Apports asiatiques et lumières de l’évangile
Le déroulement de la session permit d’abord de se familiariser davantage avec certaines dimensions de ces apports asiatiques : l’apprentissage d’un art martial enseigne-t-il à gérer ses pulsions et canaliser la violence ? comment les formes de méditation caractéristiques du bouddhisme Theravâda ou Zen associent-elles non-attachement et développement de la conscience vigilante ? les traditions tantriques permettent-elles à la fois d’éveiller les énergies et de les maîtriser ? quel est l’apport propre des voies de la dévotion confiante (bhakti) ? Et, de manière transversale, quel regard la psychanalyse porte-t-elle sur les énergies de mort et les énergies de vie à l’œuvre en chacun de nous ?
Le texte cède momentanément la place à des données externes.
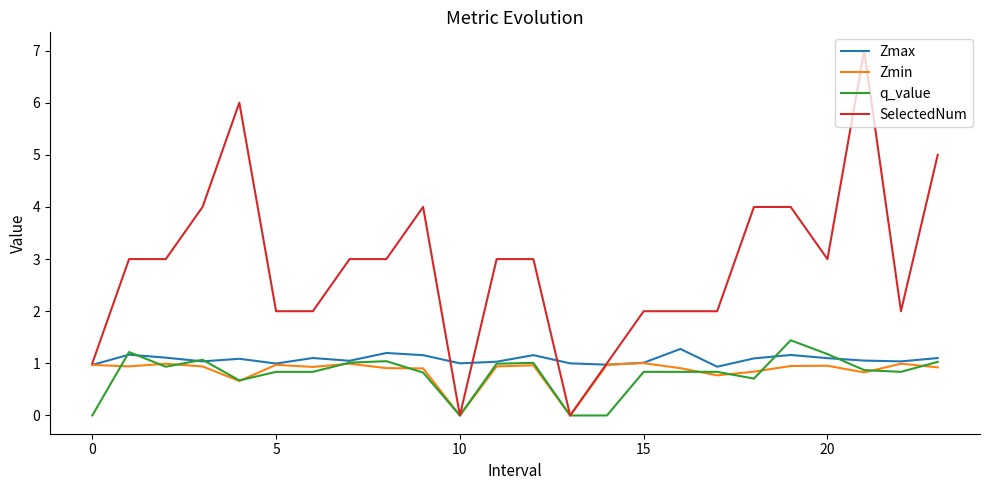

What is the difference between the second highest and second lowest values in the SelectedNum series?

6.0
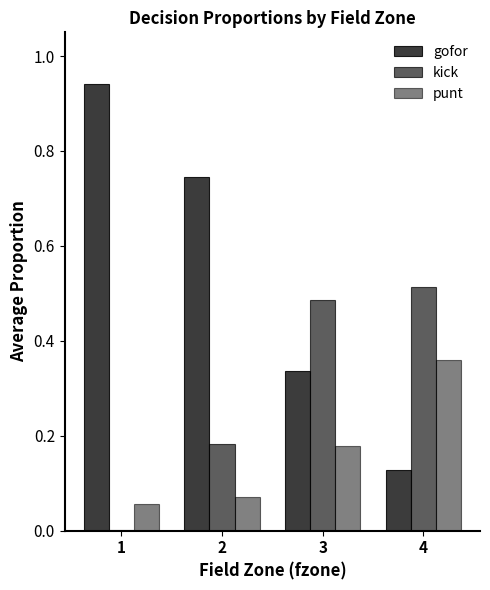

Between 2 and 3, which is larger?

2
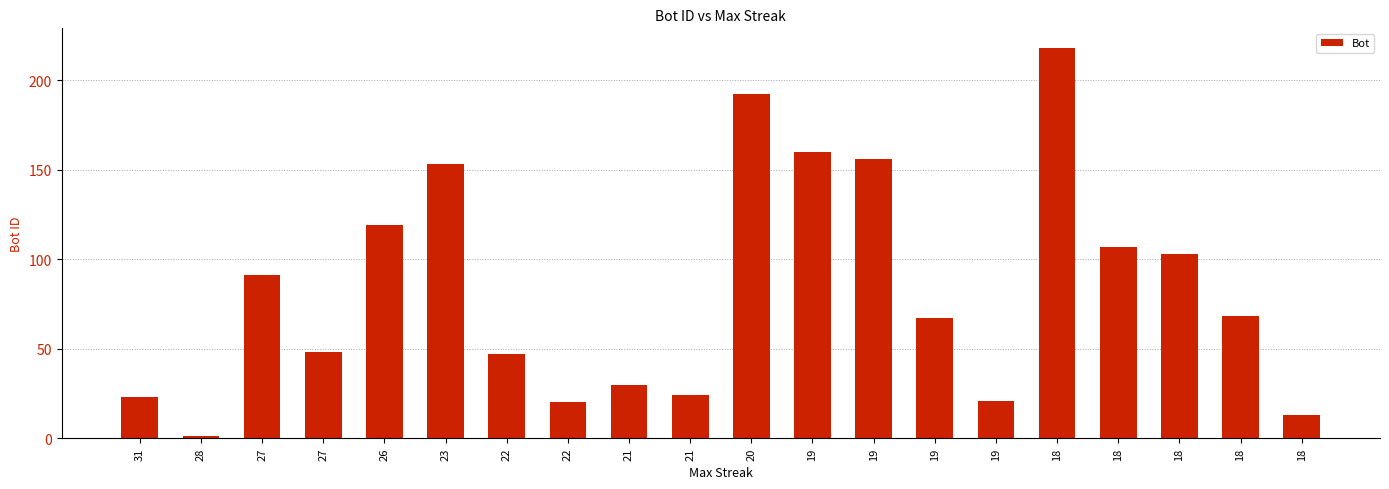

What is the average value?

83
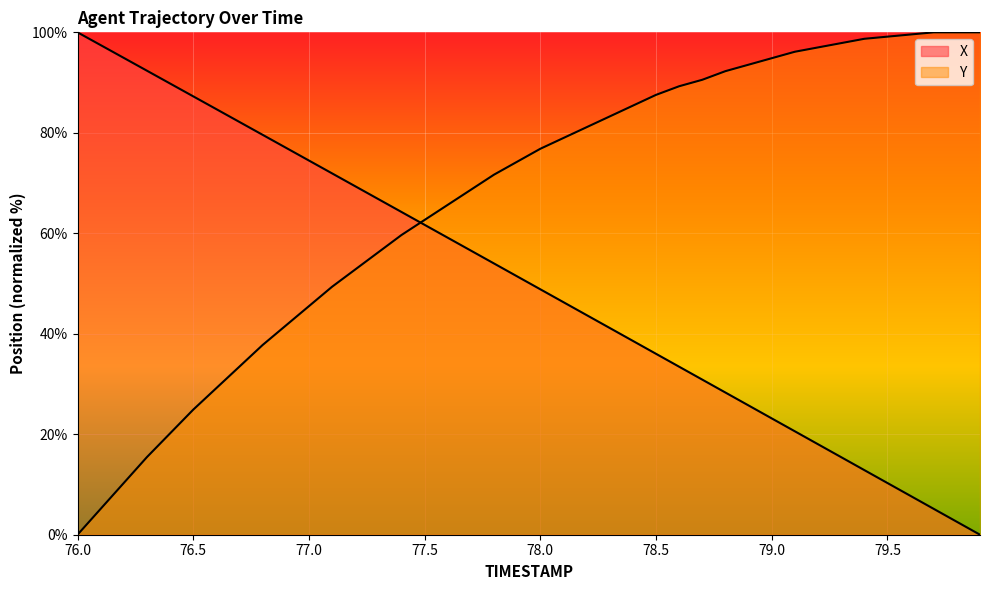

What value does the Y series have at 77.6?

65.7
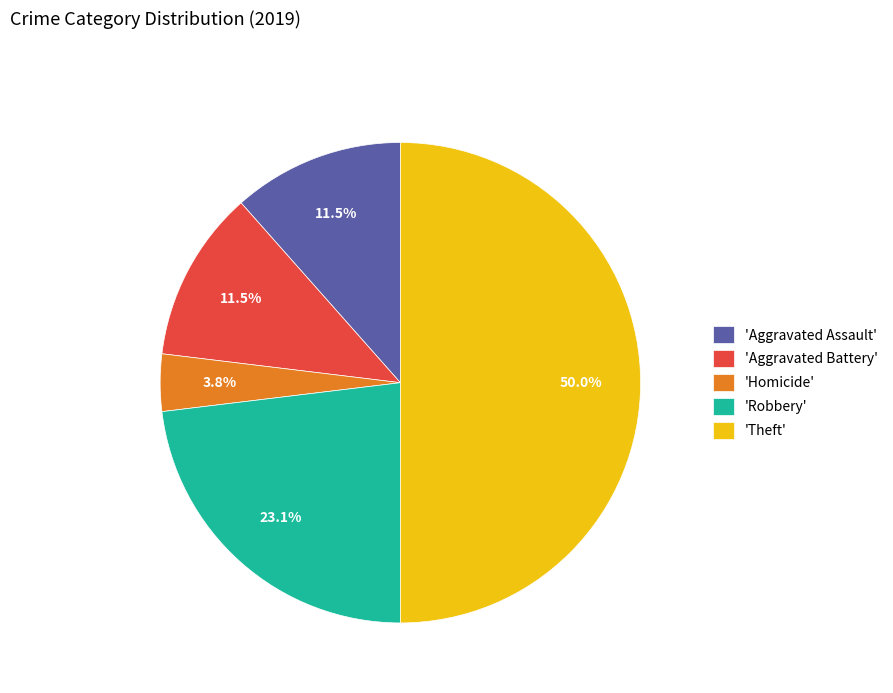

Is the sum of 'Theft' and 'Aggravated Assault' greater than half?

Yes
La rencontre de ces traditions venues de l’Orient renvoie les chrétiens à leurs propres ressources : ce fut l’occasion d’un regard renouvelé sur les textes de sagesse de la Bible ainsi que d’une méditation, inspirée de Pères de l’Eglise, sur le thème du Christ danseur. Enfin, deux conférenciers orthodoxes proposèrent, dans la lumière de la Transfiguration, une réflexion théologique et spirituelle sur les énergies divines incréées et sur la manière dont les chrétiens peuvent déployer dans la société la dynamique d’énergies de résurrection.

Un réseau de partage et de réflexion
Des échanges en petits groupes, des ateliers autour d’expériences particulièrees ainsi que des temps de méditation silencieuse ou de célébration permirent d’approfondir la réflexion et d’intérioriser la démarche. Ce fut aussi l’occasion de retrouvailles ou de rencontres nouvelles : ainsi se construit patiemment, dans un esprit de dialogue et de partage d’expériences, un réseau informel de chrétiens européens soucieux de vivre et de réfléchir la rencontre entre l’évangile et les patrimoines spirituels originaires de l’Asie.